▸ **JOB**
Pick up the forum thread on whether Tobi is Obito and continue it from its last post.

▸ **TEXT BLOCK**
┄┄┄┄┄┄

Because if he actually is Obito he is angry that Kakashi let Rin die.


----------



## Raiden (Aug 12, 2012)

If he's Obito, the post above explains it.

Generally, I think Tobi never had character fulfillment. He also lashed out against Naruto, and nonchalantly ripped Sasuke's psyche to shreds. Calling himself "no one," I think he'll dump on anyone who clings to some light.


----------



## Nic (Aug 12, 2012)

clearly he's pissed off at kakashi's empty promise of protecting Rin.


----------



## ch1p (Aug 12, 2012)

While he might be a good actor / manipulator, but that body language when he's pointing. He's pissed and it looks so _personal_. To me, he ain't lying this time.


----------



## Seraphiel (Aug 12, 2012)

Ch1p said:


> While he might be a good actor / manipulator, but that body language when he's pointing. He's pissed and it looks so _personal_. To me, he ain't lying this time.



He also looked sad while talking about Izuna, doesn't mean anything. He is THAT good of an actor.


----------



## Marsala (Aug 12, 2012)

Rin dying is the stupidest motivation for a main villain I ever heard.


So it's probably true...


----------



## Golden Circle (Aug 12, 2012)

News just in: Tobi hates everyone. More at 11.


----------



## FitzChivalry (Aug 12, 2012)

If this explains that nagging little mystery that's the complete disappearance of Rin after the Kakashi Gaiden, I'm fine with that being the motivation for a pissed off Obito. He loved her and Kakashi made an unfulfilled promise to protect her.


----------



## SuperSaiyaMan12 (Aug 12, 2012)

Well Kakashi DID figure out how his jutsu works.


----------



## Seraphiel (Aug 12, 2012)

Marsala said:


> Rin dying is the stupidest motivation for a main villain I ever heard.
> 
> 
> So it's probably true...



A female dying is a good motivation when it's in a story of epic scope with adult characters who are influential and developed.


A main villain who is mad because his kid sweetheart who was a child soldier died is indeed mega stupid.


----------



## Ezekial (Aug 12, 2012)

Nic, will you leave these forums when it's inevitably shown that Tobi is not Obito?

┄┄┄┄┄┄

▸ **SUPPLIED DATA**
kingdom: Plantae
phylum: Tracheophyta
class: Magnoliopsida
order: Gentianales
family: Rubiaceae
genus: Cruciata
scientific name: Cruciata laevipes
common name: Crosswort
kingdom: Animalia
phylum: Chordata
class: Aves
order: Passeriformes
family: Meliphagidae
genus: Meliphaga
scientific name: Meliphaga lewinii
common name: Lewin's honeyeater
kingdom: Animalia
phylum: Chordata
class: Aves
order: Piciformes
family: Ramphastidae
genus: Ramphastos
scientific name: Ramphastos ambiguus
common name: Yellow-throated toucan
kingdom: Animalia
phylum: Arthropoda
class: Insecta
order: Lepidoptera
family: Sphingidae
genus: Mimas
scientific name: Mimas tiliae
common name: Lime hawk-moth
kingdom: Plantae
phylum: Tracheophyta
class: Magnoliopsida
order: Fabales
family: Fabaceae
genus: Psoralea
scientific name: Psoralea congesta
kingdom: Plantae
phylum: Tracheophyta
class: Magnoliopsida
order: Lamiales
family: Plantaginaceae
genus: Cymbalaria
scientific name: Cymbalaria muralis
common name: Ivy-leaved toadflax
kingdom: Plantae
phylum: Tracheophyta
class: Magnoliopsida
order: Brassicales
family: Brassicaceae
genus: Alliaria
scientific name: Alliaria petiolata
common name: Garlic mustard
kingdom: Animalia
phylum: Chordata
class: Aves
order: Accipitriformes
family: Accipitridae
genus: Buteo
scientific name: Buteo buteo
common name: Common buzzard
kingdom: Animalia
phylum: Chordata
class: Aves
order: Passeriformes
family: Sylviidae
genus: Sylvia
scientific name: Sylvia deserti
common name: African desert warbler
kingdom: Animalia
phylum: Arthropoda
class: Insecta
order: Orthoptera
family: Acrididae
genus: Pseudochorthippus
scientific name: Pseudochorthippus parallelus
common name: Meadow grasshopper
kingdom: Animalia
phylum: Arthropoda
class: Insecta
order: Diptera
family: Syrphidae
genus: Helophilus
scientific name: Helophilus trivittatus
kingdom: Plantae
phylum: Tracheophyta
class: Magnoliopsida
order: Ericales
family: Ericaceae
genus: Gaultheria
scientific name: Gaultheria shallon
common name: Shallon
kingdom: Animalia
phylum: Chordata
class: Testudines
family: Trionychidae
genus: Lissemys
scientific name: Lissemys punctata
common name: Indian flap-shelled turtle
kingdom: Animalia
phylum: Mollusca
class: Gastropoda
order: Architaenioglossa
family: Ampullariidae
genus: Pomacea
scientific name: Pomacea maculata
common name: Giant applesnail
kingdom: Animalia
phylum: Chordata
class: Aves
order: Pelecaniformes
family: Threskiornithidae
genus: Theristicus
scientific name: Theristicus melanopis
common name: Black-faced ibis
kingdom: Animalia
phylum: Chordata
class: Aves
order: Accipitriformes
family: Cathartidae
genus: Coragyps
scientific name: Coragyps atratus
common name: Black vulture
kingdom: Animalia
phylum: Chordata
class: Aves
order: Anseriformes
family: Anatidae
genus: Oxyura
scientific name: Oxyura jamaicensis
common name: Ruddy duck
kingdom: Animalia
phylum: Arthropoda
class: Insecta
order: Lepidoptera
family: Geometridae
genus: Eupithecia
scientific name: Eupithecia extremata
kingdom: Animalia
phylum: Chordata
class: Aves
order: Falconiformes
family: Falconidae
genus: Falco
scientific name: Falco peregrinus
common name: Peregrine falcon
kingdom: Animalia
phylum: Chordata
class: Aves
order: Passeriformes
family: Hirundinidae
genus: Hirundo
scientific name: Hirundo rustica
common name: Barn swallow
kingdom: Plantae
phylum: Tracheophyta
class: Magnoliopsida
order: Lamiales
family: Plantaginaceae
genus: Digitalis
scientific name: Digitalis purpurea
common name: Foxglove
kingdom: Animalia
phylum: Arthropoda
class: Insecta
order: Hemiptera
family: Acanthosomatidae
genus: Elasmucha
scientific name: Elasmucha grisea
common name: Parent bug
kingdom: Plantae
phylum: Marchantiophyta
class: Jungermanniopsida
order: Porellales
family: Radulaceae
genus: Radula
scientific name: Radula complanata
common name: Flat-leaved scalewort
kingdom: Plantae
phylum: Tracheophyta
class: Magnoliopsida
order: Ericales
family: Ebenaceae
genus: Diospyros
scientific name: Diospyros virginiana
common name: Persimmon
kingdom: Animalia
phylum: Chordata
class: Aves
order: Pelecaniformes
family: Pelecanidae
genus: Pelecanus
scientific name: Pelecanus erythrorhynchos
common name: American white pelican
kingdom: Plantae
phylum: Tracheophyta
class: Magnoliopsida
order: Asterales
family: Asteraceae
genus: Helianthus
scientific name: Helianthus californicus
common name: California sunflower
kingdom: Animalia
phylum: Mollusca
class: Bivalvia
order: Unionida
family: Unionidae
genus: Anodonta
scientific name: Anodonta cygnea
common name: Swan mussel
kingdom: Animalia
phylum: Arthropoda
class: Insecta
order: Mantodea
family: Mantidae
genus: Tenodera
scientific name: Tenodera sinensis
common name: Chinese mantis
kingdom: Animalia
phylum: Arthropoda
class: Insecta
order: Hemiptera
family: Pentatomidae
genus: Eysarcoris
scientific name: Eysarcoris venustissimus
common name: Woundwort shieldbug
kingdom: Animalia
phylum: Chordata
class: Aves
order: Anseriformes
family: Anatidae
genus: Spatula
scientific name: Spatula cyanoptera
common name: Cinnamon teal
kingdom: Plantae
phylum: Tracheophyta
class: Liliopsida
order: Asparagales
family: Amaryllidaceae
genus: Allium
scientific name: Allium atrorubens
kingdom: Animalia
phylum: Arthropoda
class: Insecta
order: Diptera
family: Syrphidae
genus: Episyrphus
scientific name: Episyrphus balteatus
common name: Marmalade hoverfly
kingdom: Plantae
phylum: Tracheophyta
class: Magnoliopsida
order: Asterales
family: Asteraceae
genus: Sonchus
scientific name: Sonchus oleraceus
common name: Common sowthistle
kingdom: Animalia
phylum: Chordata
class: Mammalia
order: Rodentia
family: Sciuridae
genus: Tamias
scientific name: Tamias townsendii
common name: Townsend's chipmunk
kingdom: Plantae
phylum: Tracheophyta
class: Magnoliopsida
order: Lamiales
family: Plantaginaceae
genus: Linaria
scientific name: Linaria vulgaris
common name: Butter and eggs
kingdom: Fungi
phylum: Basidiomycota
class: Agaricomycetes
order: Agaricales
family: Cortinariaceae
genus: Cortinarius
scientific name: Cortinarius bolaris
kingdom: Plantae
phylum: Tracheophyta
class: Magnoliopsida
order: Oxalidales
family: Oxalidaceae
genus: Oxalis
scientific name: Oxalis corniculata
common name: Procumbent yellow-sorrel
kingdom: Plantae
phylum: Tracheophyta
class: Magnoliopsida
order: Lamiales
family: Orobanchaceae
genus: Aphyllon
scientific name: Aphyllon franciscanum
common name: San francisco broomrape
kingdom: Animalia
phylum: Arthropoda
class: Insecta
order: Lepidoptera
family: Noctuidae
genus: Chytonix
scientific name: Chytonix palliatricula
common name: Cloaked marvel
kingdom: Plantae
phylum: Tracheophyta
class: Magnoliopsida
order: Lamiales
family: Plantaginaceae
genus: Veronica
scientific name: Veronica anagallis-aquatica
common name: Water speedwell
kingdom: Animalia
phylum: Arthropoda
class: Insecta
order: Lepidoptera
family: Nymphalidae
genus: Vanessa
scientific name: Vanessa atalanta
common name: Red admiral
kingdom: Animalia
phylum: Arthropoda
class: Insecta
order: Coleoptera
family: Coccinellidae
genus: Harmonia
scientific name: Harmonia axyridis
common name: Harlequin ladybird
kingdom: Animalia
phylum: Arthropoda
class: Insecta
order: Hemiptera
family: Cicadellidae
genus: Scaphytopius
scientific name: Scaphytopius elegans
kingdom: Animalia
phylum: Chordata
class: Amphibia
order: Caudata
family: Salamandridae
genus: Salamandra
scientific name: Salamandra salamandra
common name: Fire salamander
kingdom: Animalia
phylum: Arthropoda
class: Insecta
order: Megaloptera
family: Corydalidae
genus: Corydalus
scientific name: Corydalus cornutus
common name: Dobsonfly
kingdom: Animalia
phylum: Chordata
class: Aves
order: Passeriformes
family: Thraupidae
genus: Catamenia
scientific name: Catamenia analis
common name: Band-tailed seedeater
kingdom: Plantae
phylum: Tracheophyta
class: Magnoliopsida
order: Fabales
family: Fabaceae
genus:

┄┄┄┄┄┄

▸ **ANSWER TO THE PROBLEM**
----------



## Summers (Aug 12, 2012)

Seraphiel said:


> Because if he actually is Obito he is angry that Kakashi let Rin die.



If obito lived and did not rejoin is his team, then that's his fault.


----------



## NO (Aug 12, 2012)

Rainbow Dash said:


> News just in: Tobi hates everyone. More at 11.



...

Yeah, he hates everyone. That's why he's putting the whole world under a genjutsu where everything is perfect, instead of just slaughtering the entire human race. Because he hates them so much.


----------



## Seraphiel (Aug 12, 2012)

Summers said:


> If obito lived and did not rejoin is his team, then that's his fault.



Now that's what I call a pretty cool story bro.

If kakashi didn't protect her and she died it's also Kakashi's fault no?

And who knows what was up with him if he really is Obito, she was not there by the time of  the Kyuubi attack so I assume she was dead by then.

Not to mention Tobi if he really is Obito was probably being rebuilt by Madara and Zetsu for a time.


----------



## Ezekial (Aug 12, 2012)

Yeah? Why if Obito actually survived would he not return to Kakashi? He loved Rin, and she obviously never fied right away, seriously "You let Rin die so I turned evil"? COOL STORY


----------



## Nic (Aug 12, 2012)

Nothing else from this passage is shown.